10. Etappe, von La-Barthe-de Neste nach Saint-Girons

Mittwoch 17. Juni 87 

Zur Feier des Tages habe ich gestern, nach dem Abendessen im Hotel, noch ein Fläschchen 'Tursan', einen kräftigen, hier in der Gegend angebauten Rotwein entkorkt. Dieser Wein ist nicht nur, wie das Etikett verrät, ein vorzüglicher Begleiter zu den feinen Produkten der gaskonischen Gastronomie, sondern auch, wie ich hinzufügen möchte, ein angenehmer Gefährte zu guter Literatur. Tursan und Pagnol, eine wirklich amüsante Kombination! 

Beim Aufbruch heute morgen war ich noch etwas benommen, vermutlich wegen der vielen Leserei. Erfreulicherweise zeigte sich das Wetter mal wieder von seiner besseren Seite, und die Morgenkühle sorgte schnell für einen klaren Kopf. Auf der D 938 ging es zunächst über St. Laurent nach Montrejeau und von dort erst auf der N 125, und dann, nach 4 km, auf der D 117 in Richtung St. Gaudens. Kurz vor der Ortschaft Valentine tauchen auf der linken Straßenseite einige, auffallend helle ziemlich antik anmutende Säulen auf. Ein Blick in Herrn Michelins Pyrenäenführer klärt mich auf. Es handelt sich um ein archäologisches Ausgrabungsfeld. 

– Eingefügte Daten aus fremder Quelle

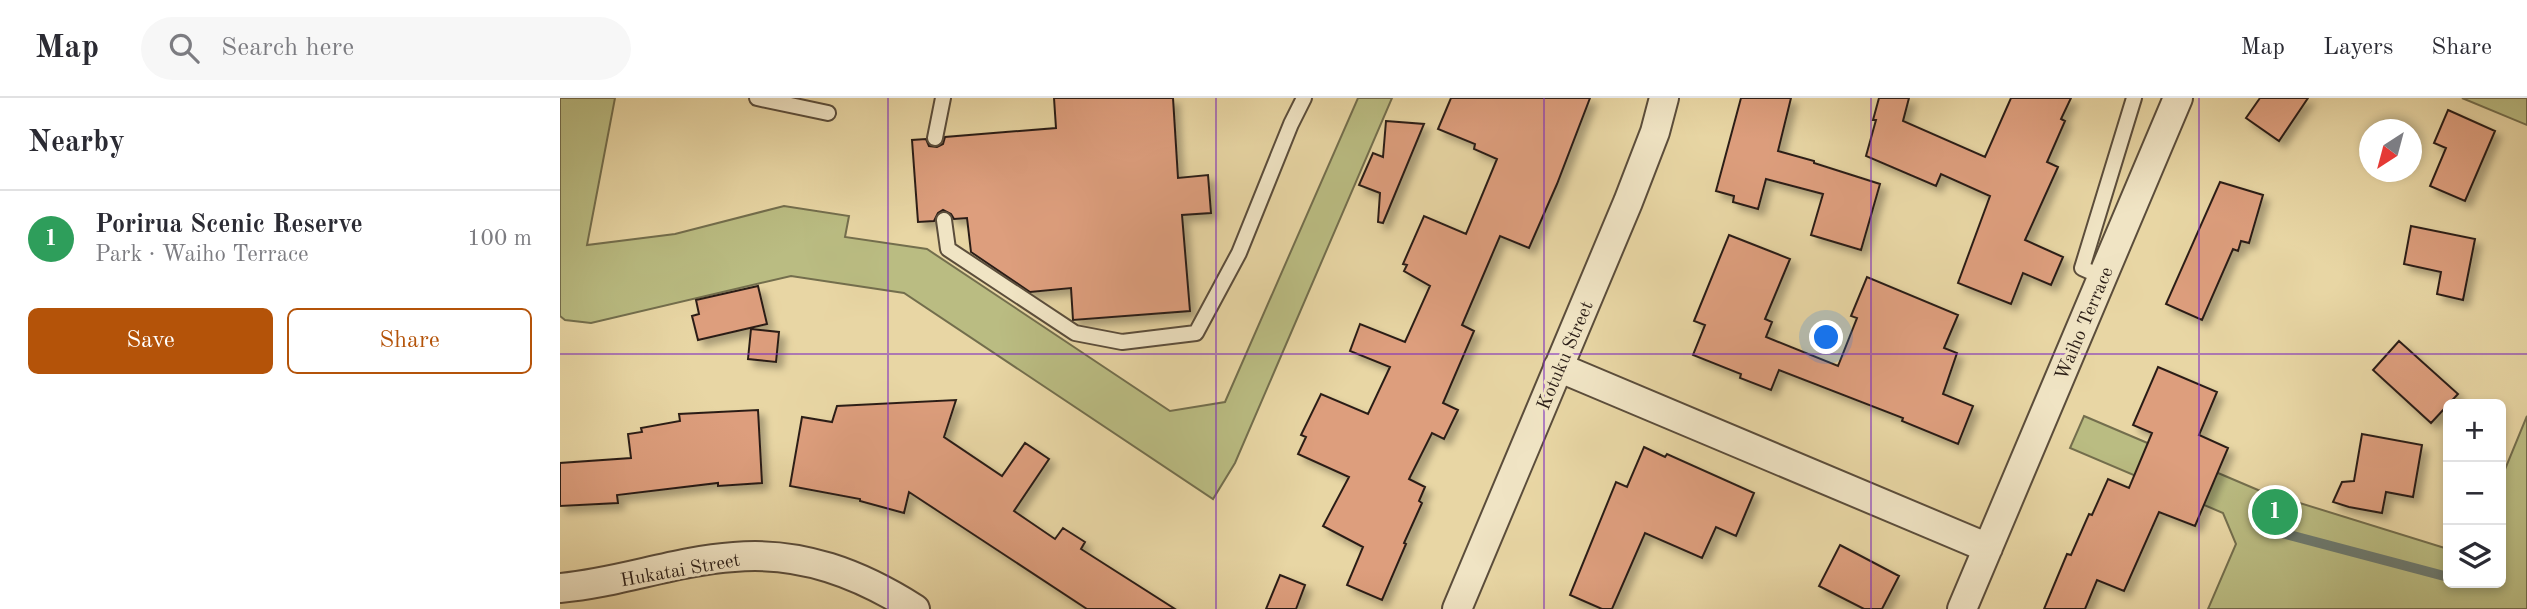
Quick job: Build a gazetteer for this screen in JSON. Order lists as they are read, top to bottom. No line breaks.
{"streets":{"street":["Waiho Terrace","Kotuku Street","Hukatai Street"]},"north":"bottom left","page":{"header":"Map","search":"Search here","nav":["Map","Layers","Share"],"heading":"Nearby","list":[{"mark":"1","name":"Porirua Scenic Reserve","note":"Park · Waiho Terrace","value":"100 m"}],"buttons":["Save","Share"],"map_buttons":["+","−"],"pins":"1"}}
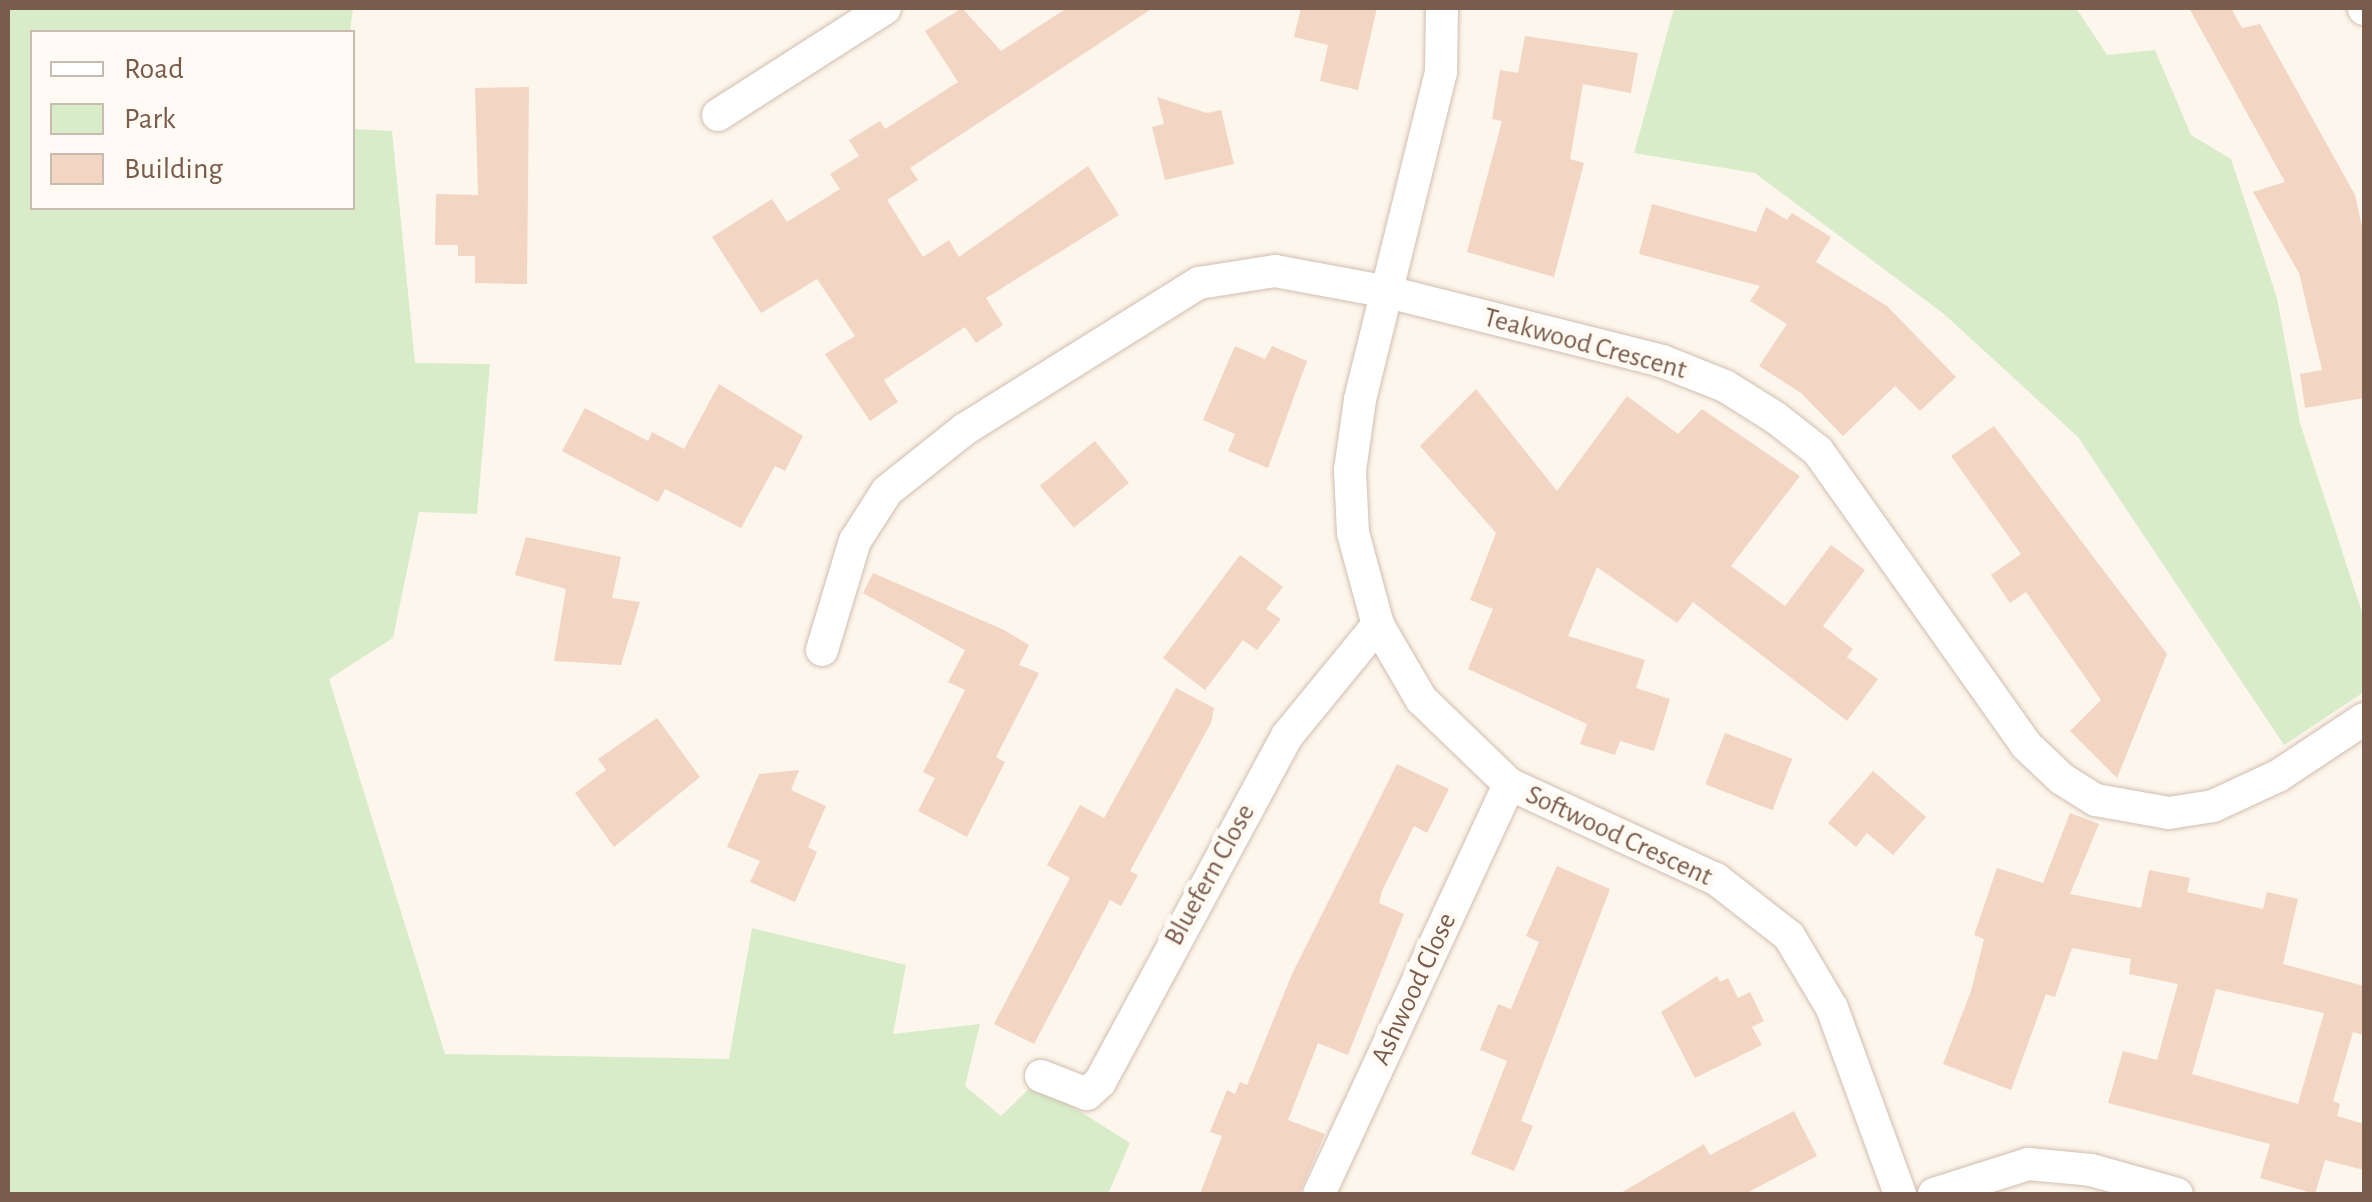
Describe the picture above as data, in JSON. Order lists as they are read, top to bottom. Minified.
{"streets":{"street":["Teakwood Crescent","Softwood Crescent","Bluefern Close","Ashwood Close"]},"crossings":[["Teakwood Crescent","Softwood Crescent"],["Softwood Crescent","Bluefern Close"],["Softwood Crescent","Ashwood Close"]],"legend":["Road","Park","Building"]}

AusgrabungenArchäologisches Ausgrabungsfeld

Überraschenderweise kann das Areal betreten werden ohne dafür auch nur einen einzigen Sou berappen zu müssen. Zu sehen sind die Ruinen einer galloromanischen Villa aus dem 4. Jahrhundert. Sie gehörte einst einem gewissen Nymfius, Gouverneur der Provinz Aquitanien. Der Typ muss hier, wie die freigelegten Mauerreste seiner nicht gerade beengten Behausung zeigen, auf ziemlich großem Fuß gelebt haben. Hinter einem Fassadengebäude befand sich ein 50 m langer Ehrenhof, ausgestattet mit einem Säulengang, der direkt zu einem riesigen halbkreisförmigen 'swimming pool' führte. Wie die noch sichtbare Kanalisation erkennen lässt, wurde das Bad mit dem Thermalwasser des benachbarten Dorfes versorgt. Einige der Säulen aus hellgrauem Marmor, die das Bad umsäumten, wurden wieder aufgerichtet. 

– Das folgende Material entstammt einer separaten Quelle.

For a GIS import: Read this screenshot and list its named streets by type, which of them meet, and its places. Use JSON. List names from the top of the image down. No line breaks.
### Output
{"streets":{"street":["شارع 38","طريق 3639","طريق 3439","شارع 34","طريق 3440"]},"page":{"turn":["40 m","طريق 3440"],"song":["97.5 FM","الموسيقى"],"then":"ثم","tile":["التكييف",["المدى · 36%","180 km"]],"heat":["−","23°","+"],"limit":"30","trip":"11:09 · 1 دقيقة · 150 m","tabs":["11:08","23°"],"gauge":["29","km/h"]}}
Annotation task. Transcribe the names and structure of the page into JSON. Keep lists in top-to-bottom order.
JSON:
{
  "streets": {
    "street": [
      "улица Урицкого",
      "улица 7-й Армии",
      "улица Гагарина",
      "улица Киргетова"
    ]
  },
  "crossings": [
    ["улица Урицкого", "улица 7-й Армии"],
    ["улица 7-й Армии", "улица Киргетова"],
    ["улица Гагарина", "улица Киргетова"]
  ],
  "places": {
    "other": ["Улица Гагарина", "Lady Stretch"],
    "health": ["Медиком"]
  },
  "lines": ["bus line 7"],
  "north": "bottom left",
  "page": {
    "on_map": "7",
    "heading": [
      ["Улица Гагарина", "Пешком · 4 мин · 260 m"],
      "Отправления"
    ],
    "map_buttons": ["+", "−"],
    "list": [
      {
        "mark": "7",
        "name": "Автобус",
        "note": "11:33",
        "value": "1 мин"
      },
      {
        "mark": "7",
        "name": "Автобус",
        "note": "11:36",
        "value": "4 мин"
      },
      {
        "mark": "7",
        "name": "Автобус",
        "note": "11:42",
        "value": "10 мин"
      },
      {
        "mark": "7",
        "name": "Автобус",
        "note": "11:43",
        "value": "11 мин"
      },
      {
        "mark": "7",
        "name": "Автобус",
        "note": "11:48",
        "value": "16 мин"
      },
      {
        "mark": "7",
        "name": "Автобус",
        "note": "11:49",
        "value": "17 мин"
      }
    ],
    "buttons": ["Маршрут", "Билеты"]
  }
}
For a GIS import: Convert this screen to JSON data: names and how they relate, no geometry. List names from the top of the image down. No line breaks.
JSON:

Das Fahrrad an einen Säulenstumpf gelehnt, sitze ich zum Schutz gegen den noch immer heftigen Wind, in der Vertiefung des antiken Schwimmbades und mache Brotzeit. Es gibt Salami an Baguette und noch einen kleinen Rest Rotwein von gestern. Ganz deutlich verspüre ich den zürnenden Geist des verblichenen Nymfius ob dieser frevelhaften Zweckentfremdung. 

Obwohl Herr Michelin meint, man solle zur Vertiefung des Gesehenen auch noch das Ausgrabungsdepot in Valentine aufsuchen, nutze ich das schöne Wetter und mache mich nach einer kurzen Siesta wieder auf den Weg. Im weiten Tal der Garonne treibt mich der kräftige Westwind auf der D 21 bis Mane. Ich fahre meist mit großer Übersetzung und fliege förmlich dahin. Radfahren macht wieder richtig Spaß! Später, auf der D 117 im Tal der Flusses 'Salat', kommt der Wind zwar mehr über Backbord, dennoch komme ich gut voran und erreiche am späten Nachmittag St. Girons. Ich finde, für heute weit genug geradelt zu sein und quartiere mich im Hotel Mironze ein. Nach dem Abendessen nehme ich noch einen kleinen Schlummertrunk an der Bar und gehe dann früh schlafen. Morgen soll's über den 1200 m hohen 'Col de Port' nach Tarascon und Foix gehen. Hoffentlich spielt das Wetter mit!!!